The Garden State Woman career coaching program includes a multiple step process:
- Assessing your situation. We sit with you to review your background in detail, review your resume, define your career objectives and your strengths and weaknesses and learn about your network.
- Putting an action plan in place. We meet again typically within a week to review and discuss your revised and improved resume resulting from our first discussion. We agree on the network of people you will be reaching out to for new opportunities and we help you develop the communications you will be mailing and emailing people looking for career search help. We will help you sharpen your networking skills and we will help coach and prepare you for the "interview" meetings you will be having.
- Tracking your progress. We generally meet a 3rd time within two weeks of you putting your action plan together to evaluate the progress you are making and to look for opportunities to improve your action plan. We will be talking with you at least weekly by phone as we monitor your progress and may have a fourth meeting two or three weeks following our first progess review meeting. We will be getting your feedback on all the meetings and calls you have had and will be looking for ways to improve your effectiveness during these meetings.
Make certain your resume is spotless. It has to be totally up to date. It needs to have a clear Career Objective. It makes sense to create various versions of your resume. This means change the Career Objective section to match up as closely as possible with the opportunities you are seeing. A one size fits all resume just won’t work.
Always have your resume with you as well as business i.e. connecting cards. Just because you lost your job doesn’t mean you shouldn’t have business cards to hand to people you meet. You have to make it easy for people to get back to you
If you see an opportunity in the papers or on the Internet that appeals to you then try to find a way to stand out from the crowd. Assume 10's if not 100's of others will be responding to the same new career opportunity. The best way to separate yourself from the herd is by identifying someone you know who has a connection to the company you are interested in joining. Ask them to pass along your resume with a recommendation that the organization meets with you. This is where all your years of effort to build a great network of connections will really bear fruit. Remember we all live within a few degrees of separation. We all know somebody who knows somebody who knows somebody who….
A success story
Recently I was at a small networking group that I helped launch about a year ago. At the end of our discussion one of the members (a good friend) pulled out multiple copies of his niece’s resume. He described why the niece was now looking for a new opportunity and outlined the type of position that would appeal to her and fit her skills. My friend asked the rest of us if we had any suggestions or relevant contacts. All of us (10 at the time) responded positively and agreed to pass the niece's information onto some of our contacts. The young woman had multiple offers to choose from within three weeks!
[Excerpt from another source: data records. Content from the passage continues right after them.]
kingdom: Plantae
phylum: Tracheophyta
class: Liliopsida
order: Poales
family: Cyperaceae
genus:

The point is networking works. You just have to work at it.
Change your business model
Sometimes, you just have to re-invent yourself which is easier said than done. After I met the woman who had been downsized from her special education teaching job I thought an option for her might be to become an independent special needs educating consultant. There must be plenty of families with special needs children who need and would invest in new advisory special needs services. Unfortunately she hasn't stayed in touch (and never gave me her card) so I don't have a way of sharing this idea with her.
More and more people who have lost their jobs are looking for ways to re-invent themselves as entrepreneurs. That’s not an easy transition but it is one that everyone out on the bricks needs to be thinking about.